Les 16 containers dans lesquels se trouvent les équipements de Cevital repris et maintenus au port de Skikda généreraient, en revanche, un coût total en surestaries de plus de 336 000 dollars. Outre les surestaries, le groupe Cevital fait face à d’autres coûts, dont les frais de gardiennage qui sont, en revanche, comptés durant la durée de détention de la marchandise sans qu’aucune possibilité de plafonnement soit possible. “Au final, l’investisseur se trouvera dans l’obligation de payer les frais de gardiennage selon les modalités appliquées par la structure chargée de cette mission”, précise notre interlocuteur. Le compteur à coûts ne s’arrête pas à ce niveau de pertes. Souhil Meddah fait remarquer à ce propos que des frais supplémentaires dits d’approche sur surestaries coûteront probablement la moyenne de 4 000 à 4 100 dollars par conteneur, versés en dinars à hauteur de 480 000 à 500 000 DA par l’investisseur au profit de l’infrastructure portuaire qui, à son tour, procédera à un transfert en dollars au bénéfice de l’armateur.

Un blocage en passe de battre tous les records

“Dans tous les cas de figure, même la structure chargée d’assurer la détention des équipements sera indirectement pénalisée du fait que les équipements ont dépassé leur délai critique d’immobilisation”, souligne le responsable de RMG Consulting.

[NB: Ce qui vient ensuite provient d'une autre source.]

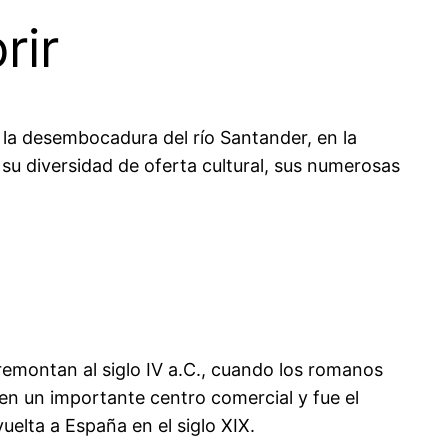
rir
la desembocadura del río Santander, en la
r su diversidad de oferta cultural, sus numerosas
emontan al siglo IV a.C., cuando los romanos
en un importante centro comercial y fue el
uelta a España en el siglo XIX.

Selon lui, indépendamment des responsables du blocage dont souffre l’équipement industriel de Cevital, le groupe sera probablement tenu de payer les frais supplémentaires d’approche sur surestaries étant donné qu’il est le seul responsable de la marchandise. C’est-à-dire qu’aucune assise juridique ne prévoit une exemption des coûts si l’investisseur n’est pas responsable du blocage de sa marchandise. À cela s’ajoutent d’autres contraintes liées à l’investissement, à la nature de l’investissement et aux délais de réalisation.

“Si l’investissement bénéficie des avantages liés au régime général Andi ou CNI, le délai de réalisation sera doublement pénalisé par un écart physique ou réel par rapport au planning de réalisation, mais aussi par rapport au respect du processus de réalisation et de démarrage de l’unité qui basculera vers une autre forme d’avantages à l’exploitation une fois la production lancée”, explique Souhil Meddah, précisant que ce processus administratif est habituellement limité dans le temps avec une possibilité de deux prolongations de 12 mois pour pouvoir ensuite approuver un constat d’entrée partielle ou totale en exploitation de l’usine concernée. Pour ainsi dire, alors que le blocage de l’investissement de Cevital est en passe de battre tous les records de longévité, son impact sur le projet va bien au-delà des pertes générées par les surestaries et les coûts intermédiaires. Le projet risque de perdre les avantages à l’investissement accordés par l’Andi et le Conseil national d’investissement, ce qui engendrerait des coûts supplémentaires tant en phase de réalisation qu’en phase de production. Cela amènerait probablement la direction à réviser ses projections sur le coût du projet. Quoi qu’il en soit, le coût, notamment celui du matériel importé, coûterait quatre fois plus cher que l’usine importée par le concurrent de Cevital qui serait à l’origine directe du blocage dont il fait objet, alors qu’au départ, c’est l’usine de Cevital qui devait revenir beaucoup moins cher, bien que dotée d’équipements plus performants. Troisième contrainte, par ailleurs, recensée par Souhil Meddah : “Si ce projet d’investissement s’inscrit dans une filière qui nécessite un comblement d’apport en matière de produits intermédiaires semi-finis, en complémentant les efforts avec d’autres investisseurs, la notion oligopolistique souhaitée sera partiellement sanctionnée par une absence temporaire de l’un des acteurs, ce qui provoquera probablement une demande supplémentaire compensée par une offre de matière venue de l’étranger.” Pour ainsi dire, les 505 jours de blocage de l’usine Cevital pourraient coûter très cher à l’investisseur. Et sans compter l’impact sur la collectivité, puisqu’une partie des coûts que devront verser les autorités portuaires à l’armateur doit être convertie en dollars. Les effets indirects sur l’image du pays ne sont plus à démontrer.